When Zhao put the Echo in a workspace they shared, she made her point very clear: "I said, I don't want that in my office, Please unplug it!, I know the microphone is constantly on." Zhao and Zheng are computer science lecturers at the University of Chicago.

 After a long fight, they were able to finally calm down and were some able to become one of the greatest couples who made a Technical breakthrough.


Alexa


With the help of a graduate student, Pedro Lopes, they designed a piece of digital armor: a "bracelet of silence" that will jam the Echo or any other microphones in the vicinity from listening in on the wearer's conversations.

The bracelet is like an ad-blocker. It has 24 speakers that emit ultrasonic signals when the wearer turns it on. The sound is imperceptible to most ears, but nearby microphones will detect the high-frequency sound instead of other noises.

When you have something private to say, you can activate it in real-time. When they playback the recording, the sound is going to be gone," Lopes said.                       


      
how safe are smart speakers?


Google and Amazon have sold millions of Nest and Ring security cameras, while an estimated 1 in 5 American adults now owns a smart speaker: Knocking on someone's door or chatting in someone's kitchen now involves the distinct possibility of being recorded.
 

It all presents new questions of etiquette about whether and how to warn guests that their faces and Words could end up on a tech company's servers or even in the hands of strangers. 

By design, smart speakers have microphones that are always on, listening for so-called wake words like "Alexa," and "Hey, Siri," or "OK, Google." Only after hearing that cue are they supposed to start recording. But contractors hired by device-makers to review recordings for quality reasons report hearing clips that were most likely captured unintentionally, including drug deals and sex.

                                                                      
do automated cameras spy on you?



Two Northeastern University researchers, David Choffnes and Daniel Dubois, Recently played 120 hours of television for an audience of Smart speakers to see what activated the devices. They found that the machines woke up dozens of times after hearing phrases similar to their wake words.

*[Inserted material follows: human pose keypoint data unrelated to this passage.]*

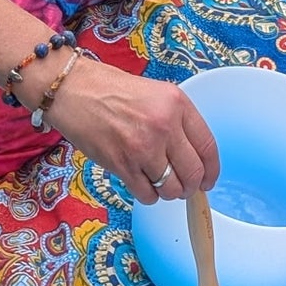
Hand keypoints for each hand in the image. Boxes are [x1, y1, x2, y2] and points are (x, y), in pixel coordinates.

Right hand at [36, 55, 219, 205]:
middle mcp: (164, 126)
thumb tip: (192, 157)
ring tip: (159, 183)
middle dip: (191, 187)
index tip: (209, 181)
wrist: (73, 89)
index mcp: (177, 104)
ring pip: (171, 189)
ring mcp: (142, 147)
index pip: (207, 146)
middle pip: (193, 173)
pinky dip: (149, 196)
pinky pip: (147, 194)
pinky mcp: (122, 164)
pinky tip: (142, 183)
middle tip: (184, 187)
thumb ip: (176, 121)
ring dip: (168, 192)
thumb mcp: (155, 93)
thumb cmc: (110, 89)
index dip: (212, 170)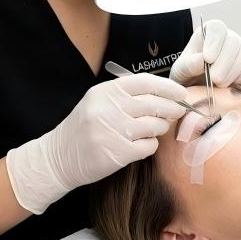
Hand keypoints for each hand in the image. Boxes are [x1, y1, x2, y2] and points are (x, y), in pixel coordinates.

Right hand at [5, 74, 186, 213]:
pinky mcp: (118, 154)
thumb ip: (124, 94)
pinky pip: (149, 146)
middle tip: (177, 111)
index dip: (168, 87)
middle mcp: (109, 109)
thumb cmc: (84, 127)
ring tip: (153, 129)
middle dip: (172, 108)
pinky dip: (150, 145)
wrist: (59, 157)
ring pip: (155, 125)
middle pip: (154, 104)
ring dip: (160, 128)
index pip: (145, 82)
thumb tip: (162, 92)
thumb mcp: (97, 101)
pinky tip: (141, 144)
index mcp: (105, 92)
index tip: (181, 93)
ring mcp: (113, 132)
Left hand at [170, 19, 240, 89]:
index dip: (215, 42)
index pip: (217, 28)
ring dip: (234, 71)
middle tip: (214, 79)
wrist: (201, 94)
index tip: (207, 59)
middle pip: (234, 41)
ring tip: (220, 84)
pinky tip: (233, 84)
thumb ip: (189, 65)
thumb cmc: (189, 78)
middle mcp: (229, 37)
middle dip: (224, 63)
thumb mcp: (181, 72)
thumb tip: (202, 59)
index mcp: (209, 32)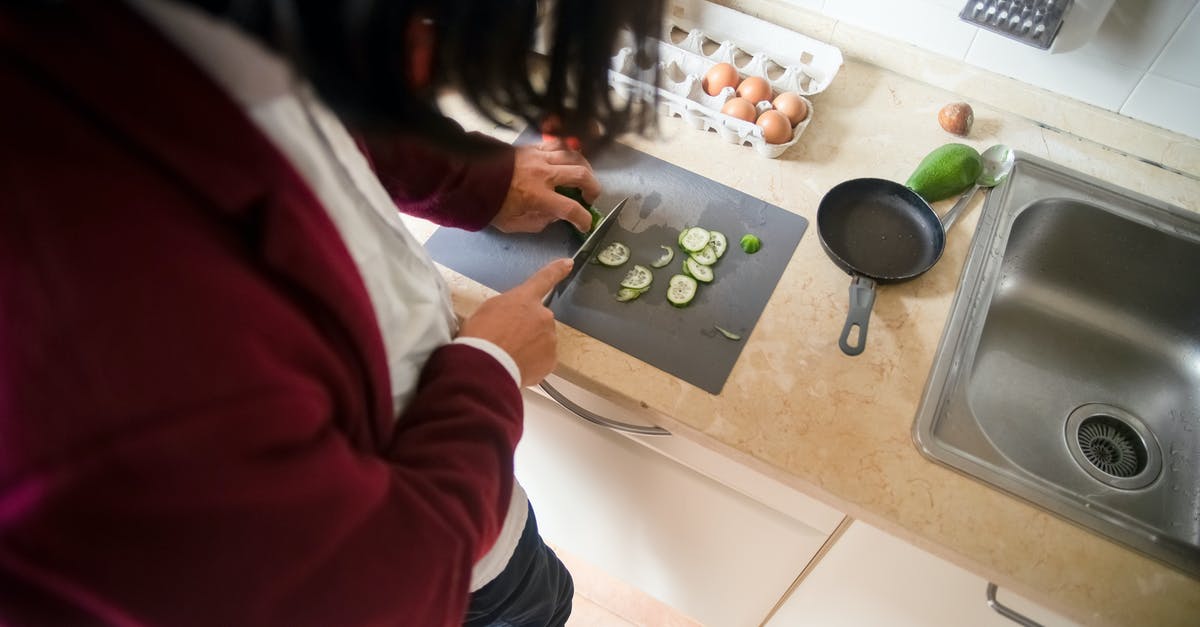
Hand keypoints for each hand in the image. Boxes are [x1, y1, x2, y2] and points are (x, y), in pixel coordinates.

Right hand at [458, 258, 572, 386]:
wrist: (486, 366)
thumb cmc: (480, 336)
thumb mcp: (487, 310)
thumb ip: (507, 308)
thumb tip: (512, 317)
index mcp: (525, 299)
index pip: (544, 279)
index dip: (556, 270)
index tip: (568, 263)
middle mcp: (543, 315)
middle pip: (539, 320)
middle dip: (527, 329)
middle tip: (507, 341)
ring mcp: (550, 338)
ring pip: (542, 341)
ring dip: (530, 347)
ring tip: (509, 356)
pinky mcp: (551, 360)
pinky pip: (543, 360)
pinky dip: (532, 363)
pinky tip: (516, 366)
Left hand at [491, 142, 599, 233]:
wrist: (469, 177)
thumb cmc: (490, 203)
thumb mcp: (513, 223)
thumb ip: (539, 222)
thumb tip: (554, 217)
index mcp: (537, 196)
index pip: (571, 209)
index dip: (583, 219)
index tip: (585, 224)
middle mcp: (543, 174)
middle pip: (581, 175)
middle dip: (593, 189)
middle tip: (589, 198)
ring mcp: (539, 157)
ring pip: (574, 156)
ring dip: (584, 168)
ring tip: (582, 178)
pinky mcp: (532, 147)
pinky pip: (558, 145)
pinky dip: (568, 153)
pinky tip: (567, 161)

"People fear that these devices are constantly listening and recording you. They're not," Choffnes said. "But they do wake up and record you at times when they shouldn't.
Google's head of hardware, recently said homeowners should disclose the presence of smart speakers to their guests. Welcome mats might one day be swapped out for warning mats.

Or perhaps the tech companies will engineer their products to introduce when they hear a new voice or see a new face. Of course, that could also lead to uncomfortable situations.

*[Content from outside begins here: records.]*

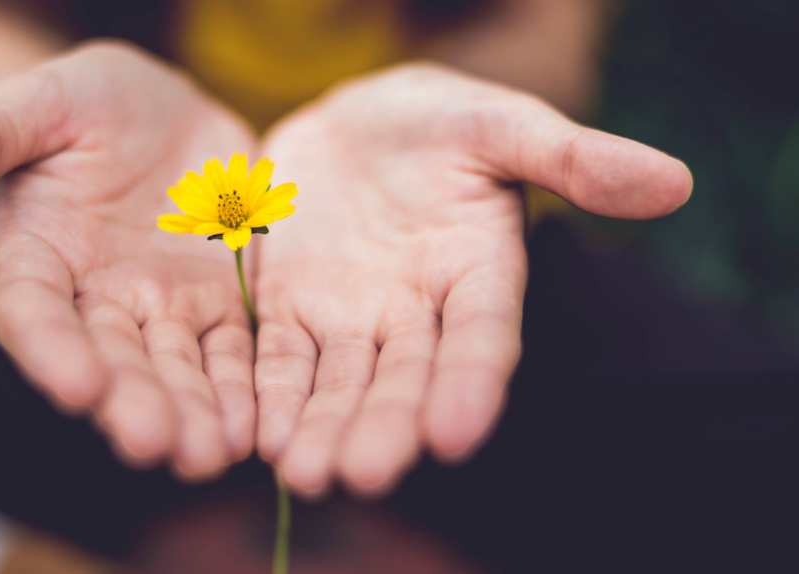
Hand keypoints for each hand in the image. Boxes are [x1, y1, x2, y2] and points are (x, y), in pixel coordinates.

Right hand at [0, 41, 257, 478]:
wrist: (167, 111)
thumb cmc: (89, 102)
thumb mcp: (38, 104)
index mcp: (38, 256)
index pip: (34, 312)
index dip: (51, 350)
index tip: (77, 387)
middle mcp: (96, 298)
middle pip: (112, 359)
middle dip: (133, 402)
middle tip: (156, 444)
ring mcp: (161, 307)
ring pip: (176, 368)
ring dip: (192, 413)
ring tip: (210, 454)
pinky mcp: (218, 303)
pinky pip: (231, 351)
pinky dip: (241, 389)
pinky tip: (254, 427)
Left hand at [254, 63, 691, 495]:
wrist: (357, 123)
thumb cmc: (440, 122)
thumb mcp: (502, 125)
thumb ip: (573, 157)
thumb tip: (674, 182)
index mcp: (478, 274)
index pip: (482, 337)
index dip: (471, 383)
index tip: (455, 434)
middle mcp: (417, 313)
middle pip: (404, 378)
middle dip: (385, 426)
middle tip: (364, 474)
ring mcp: (352, 316)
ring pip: (339, 382)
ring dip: (322, 428)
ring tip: (304, 474)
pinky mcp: (291, 308)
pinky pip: (279, 358)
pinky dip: (271, 395)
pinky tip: (258, 435)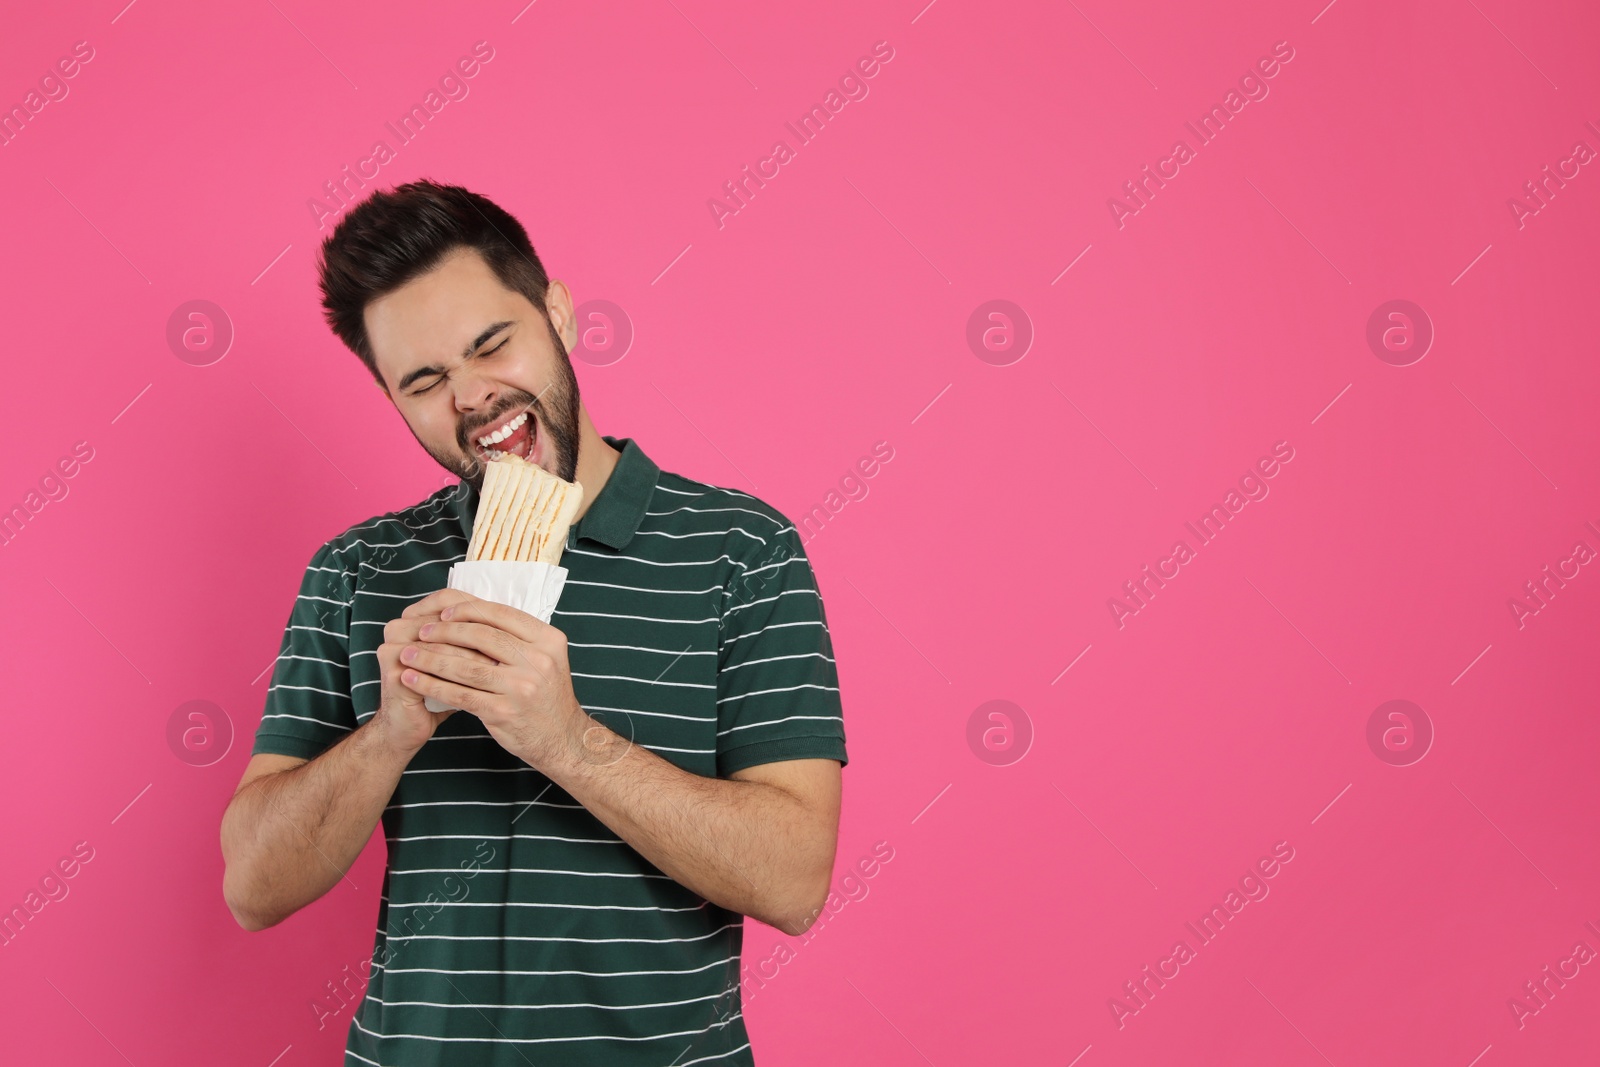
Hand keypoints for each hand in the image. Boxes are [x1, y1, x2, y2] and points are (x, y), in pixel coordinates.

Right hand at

"Rather than building individual defenses, we need policymakers to pass laws that more effectively guard our privacy.

Until then, we're playing cat and mouse. And that always ends poorly for the mouse," says Woodrow Hartzog, a law and computer science professor at Northeastern University NYT NEWS SERVICE.

People Are Also Protesting against AI facial recognition, for example...


In 2016, Scott Urban, an eyewear maker in Chicago, developed a line of reflective frames that turned back visible and infrared light.

When a surveillance camera films a person wearing the $164 frames, the reflected light blurs out the face. Mr. Urban called them Reflectacles. 


Device that hides you facial identity from AI


He is now working full time on privacy protection eyewear, including a new version with lenses that absorb infrared light to deter iris-scanning and facial recognition cameras. His customers include privacy enthusiasts, political activists, and card counters whose faces have been placed on casinos’ watch lists.


“People into their privacy are no longer shunned as loonies,” Mr. Urban said. “It’s become a concern for people of all ages, political perspectives and walks of life.”


He added: “New technologies are continually eroding our privacy and anonymity. People are looking for an opt-out, which is what I’m trying to provide.